━━━ DATA EXTRACT

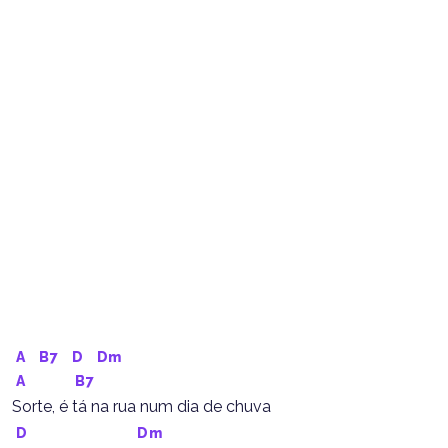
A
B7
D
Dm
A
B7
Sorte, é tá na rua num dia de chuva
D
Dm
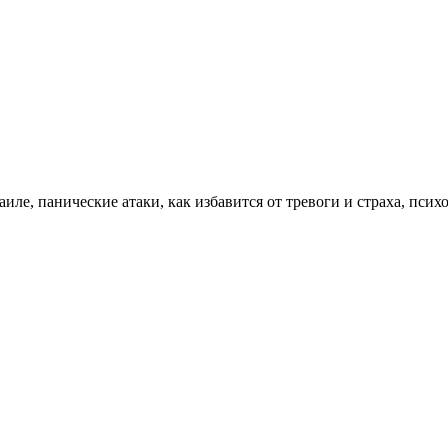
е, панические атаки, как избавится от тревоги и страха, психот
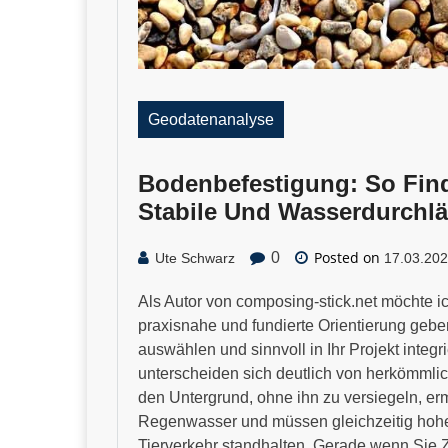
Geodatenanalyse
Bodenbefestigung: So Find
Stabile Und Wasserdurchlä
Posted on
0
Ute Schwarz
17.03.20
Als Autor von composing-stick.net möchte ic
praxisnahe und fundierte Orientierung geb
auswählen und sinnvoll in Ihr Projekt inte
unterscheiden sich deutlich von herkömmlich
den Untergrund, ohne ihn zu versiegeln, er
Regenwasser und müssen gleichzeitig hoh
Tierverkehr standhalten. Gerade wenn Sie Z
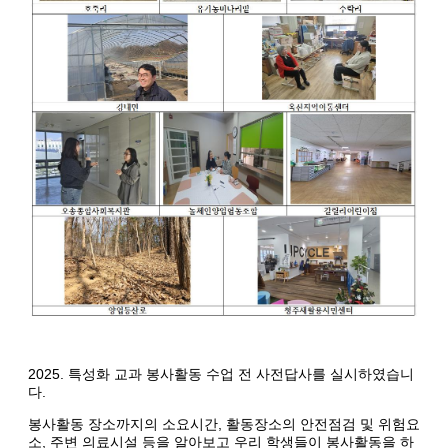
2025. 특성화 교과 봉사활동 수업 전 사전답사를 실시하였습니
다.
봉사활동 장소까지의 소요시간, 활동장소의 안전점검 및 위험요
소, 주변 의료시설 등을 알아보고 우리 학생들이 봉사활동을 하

━━━━━━
━━━ DATA EXTRACT

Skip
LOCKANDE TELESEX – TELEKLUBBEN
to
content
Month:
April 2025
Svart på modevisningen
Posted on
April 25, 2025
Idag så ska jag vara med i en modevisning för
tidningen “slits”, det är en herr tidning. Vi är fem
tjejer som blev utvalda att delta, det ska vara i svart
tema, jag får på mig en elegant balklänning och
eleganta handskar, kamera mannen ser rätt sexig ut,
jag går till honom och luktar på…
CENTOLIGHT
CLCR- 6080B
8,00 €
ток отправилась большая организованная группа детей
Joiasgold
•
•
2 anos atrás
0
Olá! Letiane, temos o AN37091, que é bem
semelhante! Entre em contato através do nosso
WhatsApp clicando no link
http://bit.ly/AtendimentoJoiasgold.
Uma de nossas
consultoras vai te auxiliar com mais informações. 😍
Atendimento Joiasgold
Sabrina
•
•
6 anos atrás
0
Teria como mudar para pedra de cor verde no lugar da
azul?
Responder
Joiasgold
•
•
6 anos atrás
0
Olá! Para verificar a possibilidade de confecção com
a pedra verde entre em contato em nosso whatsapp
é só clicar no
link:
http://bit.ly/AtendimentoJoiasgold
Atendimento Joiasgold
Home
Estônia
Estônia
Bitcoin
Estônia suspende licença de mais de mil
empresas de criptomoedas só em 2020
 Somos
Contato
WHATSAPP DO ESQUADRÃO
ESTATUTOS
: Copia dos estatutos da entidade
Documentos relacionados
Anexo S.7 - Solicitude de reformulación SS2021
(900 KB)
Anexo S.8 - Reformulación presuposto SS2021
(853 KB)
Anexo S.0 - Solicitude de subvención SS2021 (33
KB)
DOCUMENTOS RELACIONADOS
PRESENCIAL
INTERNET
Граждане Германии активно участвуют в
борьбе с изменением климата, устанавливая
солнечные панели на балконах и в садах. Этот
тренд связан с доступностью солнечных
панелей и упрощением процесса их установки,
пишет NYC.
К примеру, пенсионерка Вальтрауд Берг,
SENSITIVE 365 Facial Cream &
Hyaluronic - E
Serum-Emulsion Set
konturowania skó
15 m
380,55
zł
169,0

━━━━━━
━━━ DATA EXTRACT

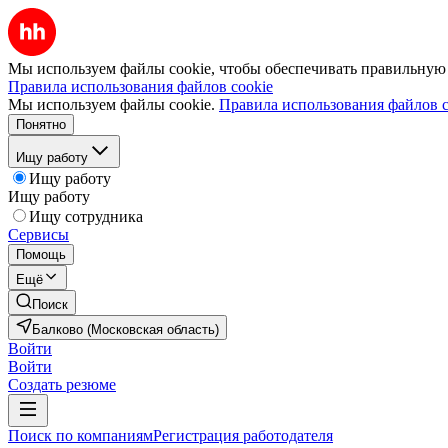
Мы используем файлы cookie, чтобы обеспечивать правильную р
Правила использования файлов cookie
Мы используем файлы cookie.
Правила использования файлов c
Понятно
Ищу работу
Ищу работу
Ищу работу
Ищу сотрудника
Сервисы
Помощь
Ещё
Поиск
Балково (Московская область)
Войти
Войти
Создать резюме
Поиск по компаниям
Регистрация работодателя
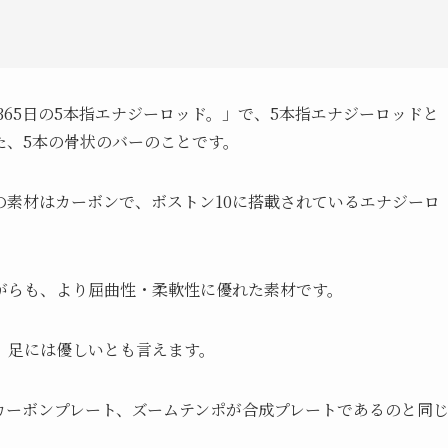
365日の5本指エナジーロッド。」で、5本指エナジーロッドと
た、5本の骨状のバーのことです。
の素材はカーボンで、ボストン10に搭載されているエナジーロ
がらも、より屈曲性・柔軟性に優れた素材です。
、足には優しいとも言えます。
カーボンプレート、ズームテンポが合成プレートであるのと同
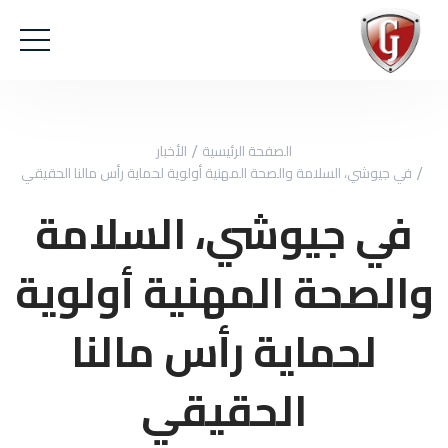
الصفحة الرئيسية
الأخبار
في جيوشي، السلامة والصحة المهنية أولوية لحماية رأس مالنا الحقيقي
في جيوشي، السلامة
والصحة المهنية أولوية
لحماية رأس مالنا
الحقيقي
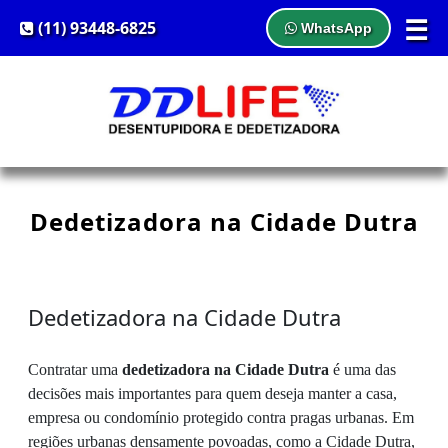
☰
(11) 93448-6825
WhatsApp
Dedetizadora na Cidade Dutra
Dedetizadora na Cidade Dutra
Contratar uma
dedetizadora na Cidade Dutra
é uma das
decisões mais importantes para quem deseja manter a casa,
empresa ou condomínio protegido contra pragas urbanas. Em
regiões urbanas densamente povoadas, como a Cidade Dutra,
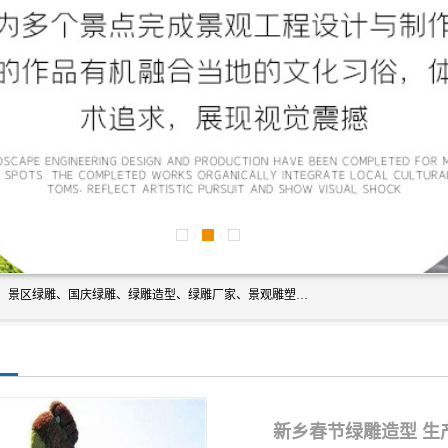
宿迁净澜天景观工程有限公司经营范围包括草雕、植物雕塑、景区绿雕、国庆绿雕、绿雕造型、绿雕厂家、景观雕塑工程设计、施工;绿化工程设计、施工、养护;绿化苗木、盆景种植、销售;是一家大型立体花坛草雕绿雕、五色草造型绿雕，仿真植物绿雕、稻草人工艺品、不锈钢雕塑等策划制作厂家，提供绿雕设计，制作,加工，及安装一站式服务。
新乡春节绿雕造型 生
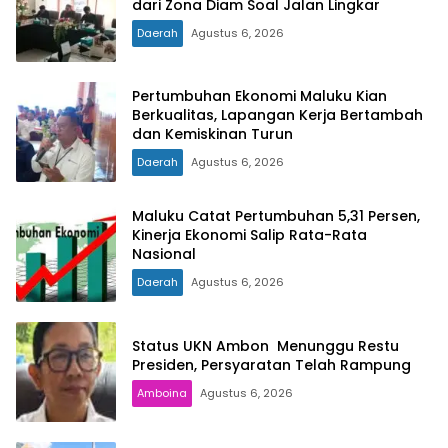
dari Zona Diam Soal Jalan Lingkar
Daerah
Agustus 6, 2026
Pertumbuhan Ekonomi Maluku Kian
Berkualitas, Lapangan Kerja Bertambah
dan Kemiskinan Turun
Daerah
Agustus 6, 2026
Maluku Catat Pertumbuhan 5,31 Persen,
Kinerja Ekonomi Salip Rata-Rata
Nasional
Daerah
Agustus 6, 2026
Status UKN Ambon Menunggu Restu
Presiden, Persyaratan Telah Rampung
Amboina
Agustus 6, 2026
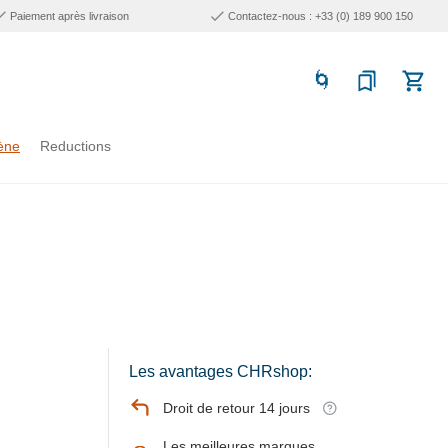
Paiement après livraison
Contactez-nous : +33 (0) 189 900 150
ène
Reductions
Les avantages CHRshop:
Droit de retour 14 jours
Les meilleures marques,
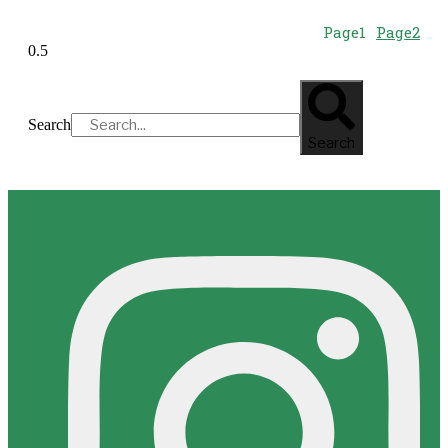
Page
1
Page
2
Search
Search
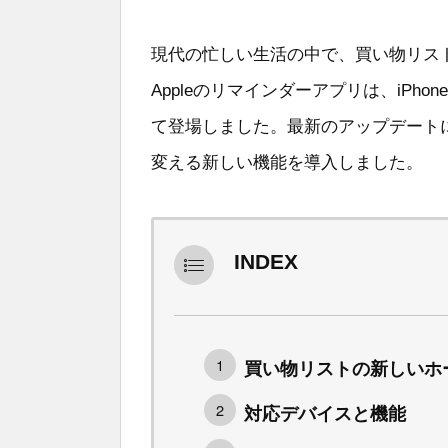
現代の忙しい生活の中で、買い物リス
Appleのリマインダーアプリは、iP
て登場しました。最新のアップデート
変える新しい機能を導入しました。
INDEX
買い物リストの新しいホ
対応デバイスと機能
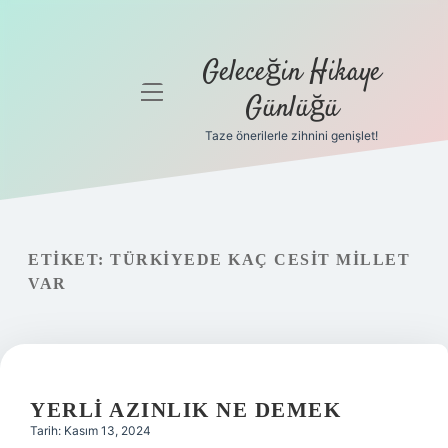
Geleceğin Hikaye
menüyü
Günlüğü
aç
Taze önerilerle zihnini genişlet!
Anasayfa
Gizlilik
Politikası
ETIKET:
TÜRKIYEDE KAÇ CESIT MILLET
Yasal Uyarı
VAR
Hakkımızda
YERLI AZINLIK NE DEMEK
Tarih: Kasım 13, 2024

━━━━━━

▸ **YOUR TASK**: Edit the listing from the line containing "Geleceğin Hikaye" through the line containing "Tarih: Kasım 13, 2024" by changing "Yasal Uyarı" to "Yasal Bildirim", and give only those lines with nothing else altered.

▸ **ANSWER BOX**:
Geleceğin Hikaye
menüyü
Günlüğü
aç
Taze önerilerle zihnini genişlet!
Anasayfa
Gizlilik
Politikası
ETIKET:
TÜRKIYEDE KAÇ CESIT MILLET
Yasal Bildirim
VAR
Hakkımızda
YERLI AZINLIK NE DEMEK
Tarih: Kasım 13, 2024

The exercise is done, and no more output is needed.